Later Life
At the end of the war, Cairncross joined the Treasury, claiming that he ceased working for the MGB (later KGB), at this time. KGB reports published since contradict this.
After his first confession, Cairncross lost his civil service job and was penniless and unemployed. He moved to the United States as a lecturer at Northwestern University and Case Western Reserve University. He became an expert on French authors and translated the works of many 17th century French poets and dramatists such as Jean Racine, Jean de La Fontaine and Pierre Corneille as well as writing three of his own books: Moliere bourgeois et libertin; New Light on Moliere; and After Polygamy was made a sin.
Arthur S. Martin, MI5's most outstanding investigative officer, ended this career. After Philby's flight to Moscow, Martin reopened the files to hunt for the Fourth and Fifth Men. To Martin's surprise, Cairncross made a full confession. Martin also received a denunciation which led to Blunt's confession.

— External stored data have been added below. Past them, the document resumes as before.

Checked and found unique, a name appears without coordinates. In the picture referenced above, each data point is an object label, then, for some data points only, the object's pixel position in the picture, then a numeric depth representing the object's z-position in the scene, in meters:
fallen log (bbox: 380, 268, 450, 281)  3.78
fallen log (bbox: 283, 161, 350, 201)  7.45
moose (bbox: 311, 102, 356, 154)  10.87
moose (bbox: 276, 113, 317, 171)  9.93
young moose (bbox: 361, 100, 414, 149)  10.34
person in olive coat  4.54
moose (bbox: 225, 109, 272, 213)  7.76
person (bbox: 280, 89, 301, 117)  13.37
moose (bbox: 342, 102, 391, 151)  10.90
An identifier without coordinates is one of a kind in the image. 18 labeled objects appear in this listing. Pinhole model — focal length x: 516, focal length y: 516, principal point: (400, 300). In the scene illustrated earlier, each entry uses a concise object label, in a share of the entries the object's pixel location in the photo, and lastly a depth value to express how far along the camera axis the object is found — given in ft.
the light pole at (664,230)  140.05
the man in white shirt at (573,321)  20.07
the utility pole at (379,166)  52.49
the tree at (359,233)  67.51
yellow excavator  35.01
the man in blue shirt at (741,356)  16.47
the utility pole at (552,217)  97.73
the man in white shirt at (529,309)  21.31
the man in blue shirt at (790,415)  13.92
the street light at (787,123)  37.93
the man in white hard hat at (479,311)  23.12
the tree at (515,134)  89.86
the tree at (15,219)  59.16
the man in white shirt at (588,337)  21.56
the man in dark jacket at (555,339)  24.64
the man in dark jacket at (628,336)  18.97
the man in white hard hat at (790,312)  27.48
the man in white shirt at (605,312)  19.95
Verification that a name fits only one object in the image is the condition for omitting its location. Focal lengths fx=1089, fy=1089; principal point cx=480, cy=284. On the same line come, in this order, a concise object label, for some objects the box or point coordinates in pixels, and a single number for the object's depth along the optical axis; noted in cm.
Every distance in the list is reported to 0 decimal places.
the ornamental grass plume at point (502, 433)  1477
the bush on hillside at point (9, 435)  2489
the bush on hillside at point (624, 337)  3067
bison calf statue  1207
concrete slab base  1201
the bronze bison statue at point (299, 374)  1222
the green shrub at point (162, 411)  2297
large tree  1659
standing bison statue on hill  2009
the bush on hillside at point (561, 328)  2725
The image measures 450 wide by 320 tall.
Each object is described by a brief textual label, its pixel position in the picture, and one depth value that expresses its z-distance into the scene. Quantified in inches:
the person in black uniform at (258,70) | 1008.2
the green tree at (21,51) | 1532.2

Cairncross moved to Rome, where he worked for the United Nations Food and Agriculture Organization as a translator, also taking on work for the Research Office of Banca Nazionale del Lavoro, Banca d'Italia and IMI. In the BNL, a young economist engaged with international scenarios analysis (the Iraq-Iran War, petroleum's strategic routes in the Middle East and Far East) reported a strong and unusual interest by Cairncross about the Bank's role in that area. It was in Rome that his secret finally reached the public. In December 1979, Barrie Penrose, a journalist, concluded that Cairncross was the Fifth Man and confronted him. Cairncross's third confession was front-page news. His status was confirmed 10 years later by Oleg Gordievsky, the KGB defector. He retired to the south of France until 1995 when he returned to Britain and married American opera singer Gayle Brinkerhoff. Later that year he died after suffering a stroke, at the age of 82.